Chapter 7: The Art of Apology: Courage in Admitting Our Failures
Few acts require more courage than a genuine apology. The author explores this through contrasting examples: Tom Petty's heartfelt acknowledgment of his past use of Confederate imagery versus a politician's non-apology that blamed others for misunderstanding his clearly offensive words. The difference reveals everything about the moral function of apologies. A real apology requires several elements: acknowledging what we did wrong, understanding how it affected others, taking full responsibility without excuses, and expressing genuine remorse. It's not about managing our reputation or avoiding consequences—it's about repairing relationships and demonstrating that we've learned from our mistakes. The difficulty of apologizing stems from the shame involved in publicly admitting fault. But this shame serves an important purpose—it signals that we understand the weight of our actions and care about their impact on others. The person incapable of shame, as Aristotle noted, has no sense of disgrace and therefore no capacity for moral growth. When we apologize sincerely, we don't just repair past harm; we demonstrate our commitment to doing better in the future, transforming our failures into foundations for stronger relationships and deeper integrity. The courage to try again after failure requires a fundamental shift in how we understand moral progress. Instead of viewing ethics as a test we can pass or fail, we must see it as an ongoing practice, like meditation or physical fitness. Some days we'll be stronger, some days weaker, but the commitment to continue trying—to care about whether our actions are good or bad—is what ultimately shapes our character. This perspective transforms failure from a source of shame into a catalyst for growth, reminding us that the very fact that we care enough to feel bad about our mistakes is evidence of our moral capacity.
Summary
The deepest insight of this philosophical journey is beautifully simple: caring matters more than succeeding. The very fact that we worry about whether our actions are good or bad, that we feel guilt when we fall short and joy when we help others, reveals our fundamental moral capacity. This caring—not perfect adherence to rules or flawless ethical reasoning—is what makes us human and gives us hope for becoming better. The path forward requires both humility and determination. We must accept that we will make mistakes, hurt people we care about, and sometimes choose poorly despite our best intentions. But we must also commit to the ongoing work of moral development, treating each failure as a learning opportunity and each success as encouragement to keep trying. The ancient wisdom remains our best guide: in understanding our own capacity for both good and evil, and in seeking balance in all things, we find not perfection but something far more valuable—the possibility of growth, connection, and meaning in an uncertain world.
Best Quote
“in the words of Samuel Beckett: Try again.
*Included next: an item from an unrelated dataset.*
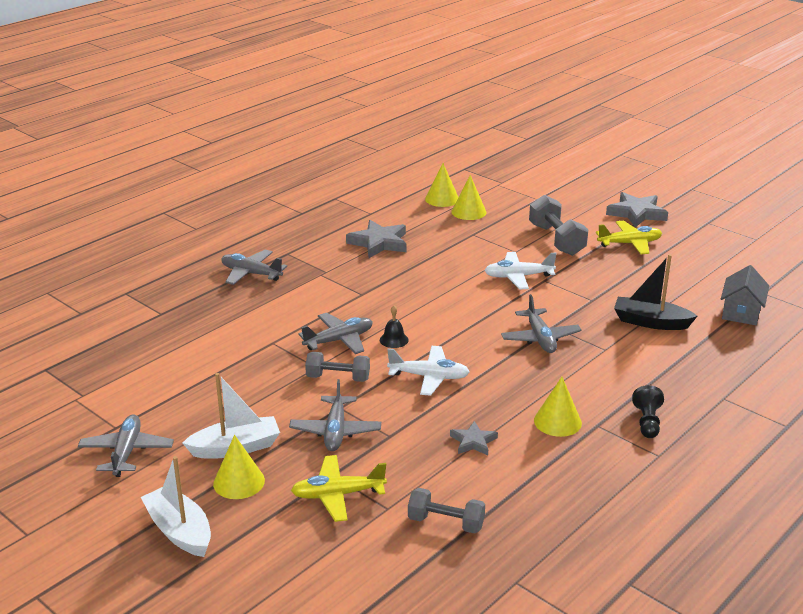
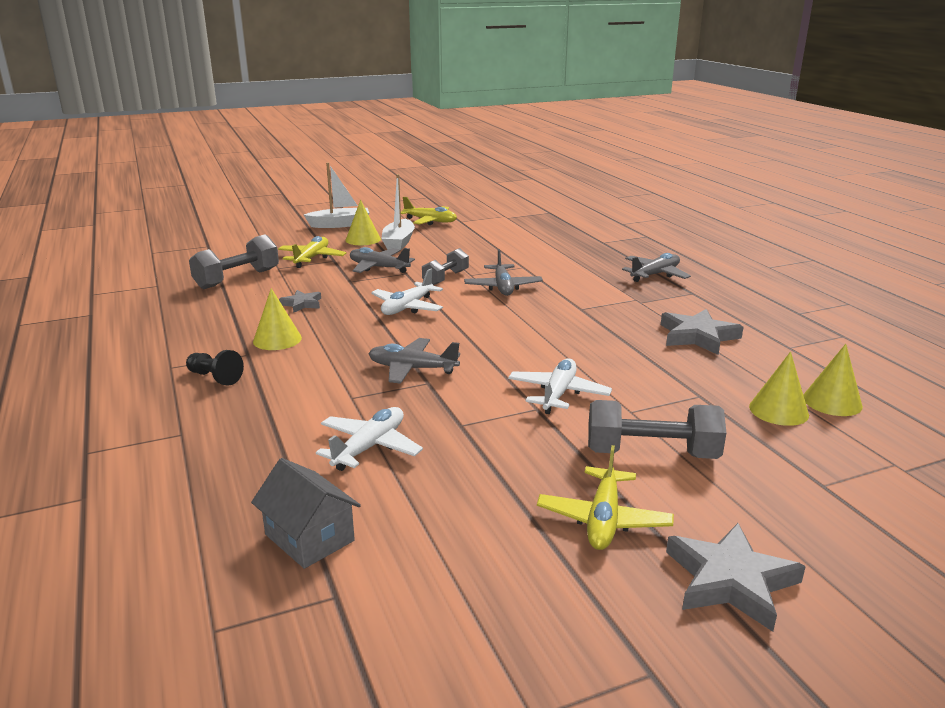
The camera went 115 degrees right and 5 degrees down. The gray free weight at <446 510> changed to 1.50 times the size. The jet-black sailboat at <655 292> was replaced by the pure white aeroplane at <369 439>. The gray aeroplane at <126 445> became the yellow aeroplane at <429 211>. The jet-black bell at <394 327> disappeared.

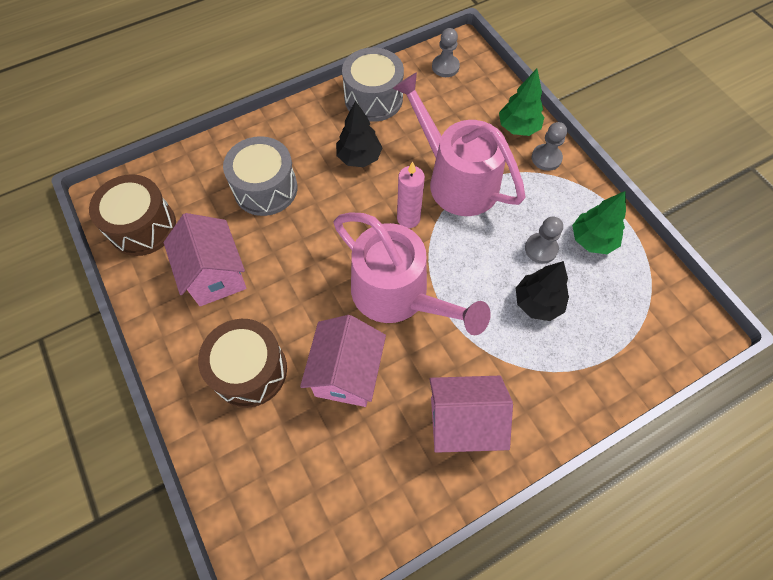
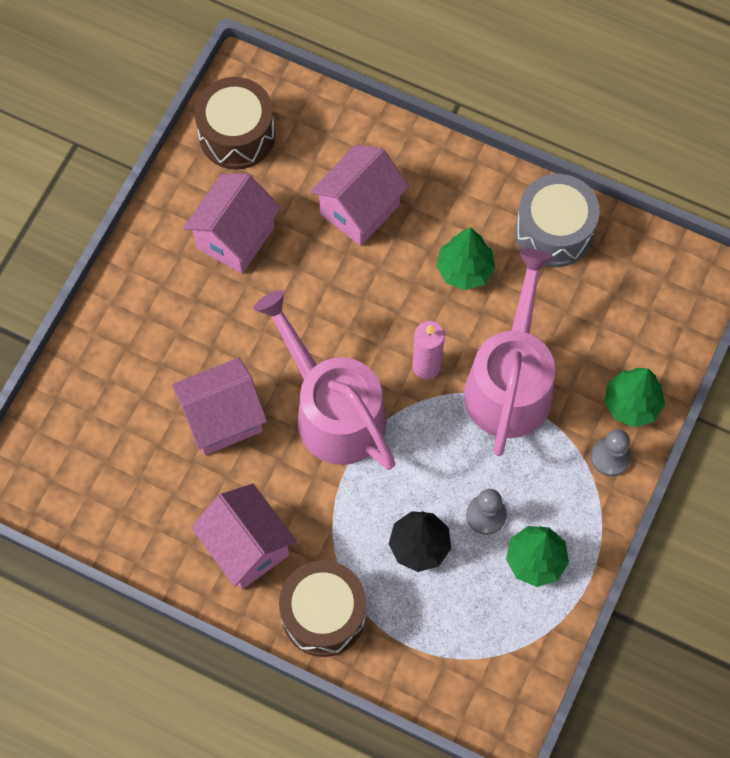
The camera went 55 degrees right and 5 degrees up. The pink watering pot at <412 274> turned 135 degrees clockwise. The russet snare drum moved from <242 363> to <322 608>. The gray snare drum at <260 176> was replaced by the pink toy house at <359 195>. The jet-black tree at <359 133> became the emerald tree at <465 258>. The gray game pawn at <446 52> disappeared.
Fail again. Fail better.” ― Michael Schur, How to Be Perfect: The Correct Answer to Every Moral Question
Review Summary
Strengths: The book showcases Michael Schur's wit and humor, reminiscent of his work on "The Good Place." The writing style is light and conversational, making complex philosophical ideas accessible. The audiobook, narrated by Schur, includes contributions from "The Good Place" cast, enhancing the experience. The book provides a broad overview of philosophical concepts, which some readers found engaging and educational. Weaknesses: The book's exploration of ethics was not engaging for all readers, with some finding it lacking in depth and overly biased towards liberal views. Expectations for more insights into "The Good Place" were unmet. Some readers disagreed with Schur's moral perspectives and found his tone occasionally off-putting. Overall: The book is appreciated for its humor and accessible approach to philosophy, but opinions are divided on its depth and ideological stance. It is recommended for fans of Schur's previous work, though it may not satisfy those seeking a comprehensive or neutral exploration of ethics.